Commissioner of the New York City Department of Health
- In office January 19, 1914 – November 1, 1915
- Mayor: John Purroy Mitchel
- Preceded by: Ernst J. Lederle
- Succeeded by: Haven G. Emerson

City Commissioner of Hospitals
- In office 1934–1940

Personal details
- Born: Sigismund Schulz Goldwater February 7, 1873 New York City, New York, US
- Died: October 22, 1942 (aged 69) Mount Sinai Hospital, Manhattan, New York, US
- Children: 3, including Robert Goldwater
- Relatives: Louise Bourgeois (daughter-in-law); Jean-Louis Bourgeois (grandson);
- Occupation: Physician; hospital administrator;

= Sigismund Goldwater =

American physician and hospital administrator (1873–1942)

Sigismund Schulz Goldwater (February 7, 1873 – October 22, 1942) was an American physician and hospital administrator, who served as the Commissioner of Health of the City of New York in 1915 and as the City Commissioner of Hospitals from 1934 to 1940.

==Biography==
Goldwater was born on February 7, 1873 in New York City to Henry Goldwater, a druggist, and Mary Goldwater. Both of Goldwater's parents were of Hungarian-Jewish origins.
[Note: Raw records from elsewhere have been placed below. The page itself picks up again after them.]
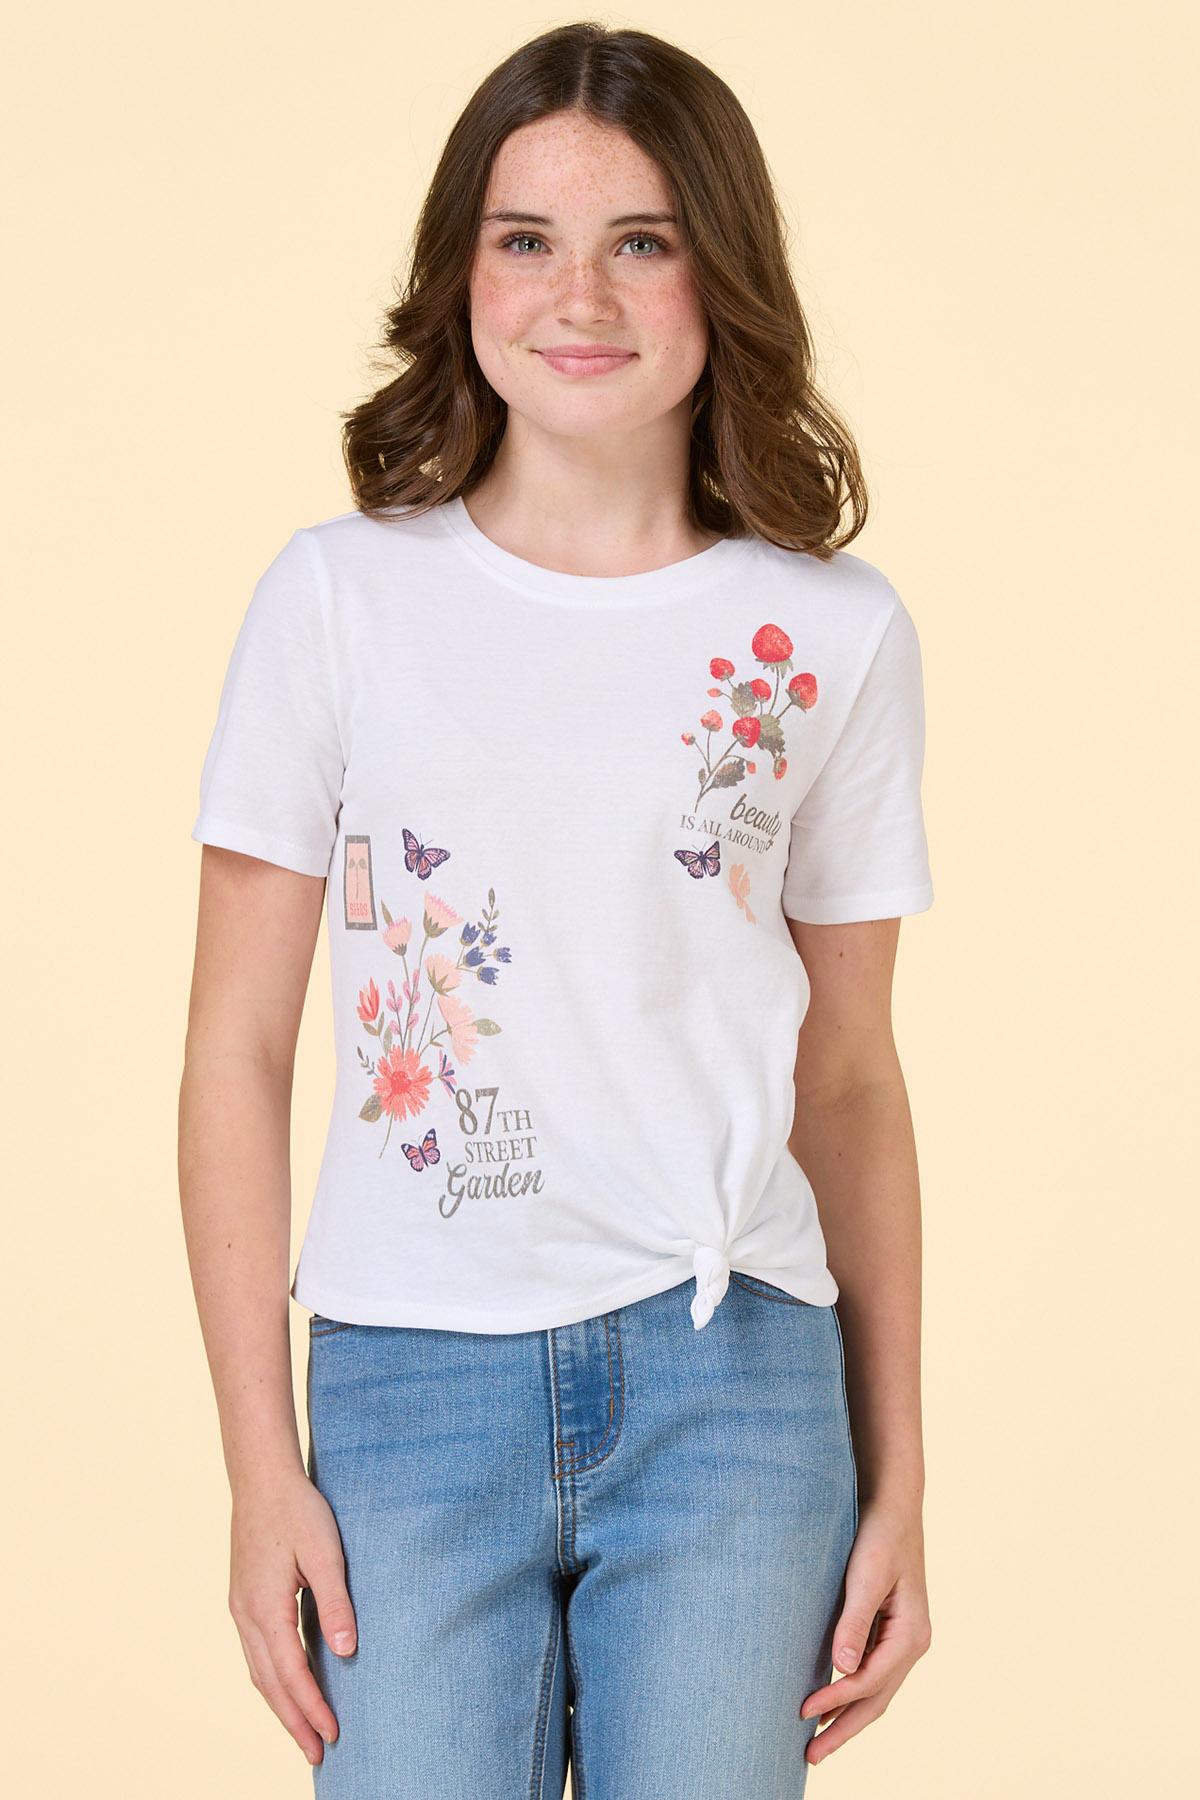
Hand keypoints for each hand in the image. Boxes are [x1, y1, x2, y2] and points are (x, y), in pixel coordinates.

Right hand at [228, 1469, 357, 1767]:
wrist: (261, 1477)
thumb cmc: (298, 1510)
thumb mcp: (325, 1552)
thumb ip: (335, 1602)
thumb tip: (346, 1651)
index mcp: (265, 1607)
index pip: (291, 1673)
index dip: (312, 1707)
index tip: (332, 1735)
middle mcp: (246, 1615)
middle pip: (269, 1683)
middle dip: (293, 1721)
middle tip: (317, 1755)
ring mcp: (240, 1609)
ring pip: (259, 1672)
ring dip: (281, 1705)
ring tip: (303, 1731)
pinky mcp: (243, 1600)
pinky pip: (256, 1654)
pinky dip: (272, 1680)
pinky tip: (287, 1686)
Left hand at [799, 1493, 931, 1765]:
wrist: (893, 1505)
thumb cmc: (880, 1536)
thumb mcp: (865, 1576)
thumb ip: (854, 1623)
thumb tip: (842, 1671)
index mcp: (911, 1635)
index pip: (870, 1682)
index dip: (836, 1700)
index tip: (802, 1712)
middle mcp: (911, 1644)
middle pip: (876, 1700)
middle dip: (844, 1730)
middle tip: (810, 1758)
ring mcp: (902, 1640)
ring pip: (875, 1692)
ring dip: (847, 1717)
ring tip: (817, 1742)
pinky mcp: (889, 1631)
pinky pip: (872, 1674)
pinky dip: (851, 1694)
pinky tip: (830, 1701)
Goldwater earned his medical degree in 1901. In 1903, Goldwater was appointed superintendent of Mount Sinai Hospital in Manhattan and later became director in 1917. In 1908, Goldwater became a fellow of the New York Academy of Medicine. He also was named Commissioner of Health in New York City in 1914 by Mayor John Mitchel, and during his term he was criticized for trying to enact public health measures that, during the backdrop of World War I, were considered too closely related to German philosophies.

Goldwater consulted on hospital administration and construction, and was instrumental in the founding of the Welfare Hospital for Chronic Disease on Welfare Island (present-day Roosevelt Island). The hospital was renamed the Goldwater Memorial Hospital shortly after his death.

==Personal life==
On February 9, 1904, Goldwater married Clara Aub Goldwater (née Aub). The couple had three children including the art historian, critic, and professor Robert Goldwater. Goldwater was the father-in-law of the artist and sculptor Louise Bourgeois, and the grandfather of the writer Jean-Louis Bourgeois.

On October 22, 1942, Goldwater died in Manhattan at Mount Sinai Hospital aged 69.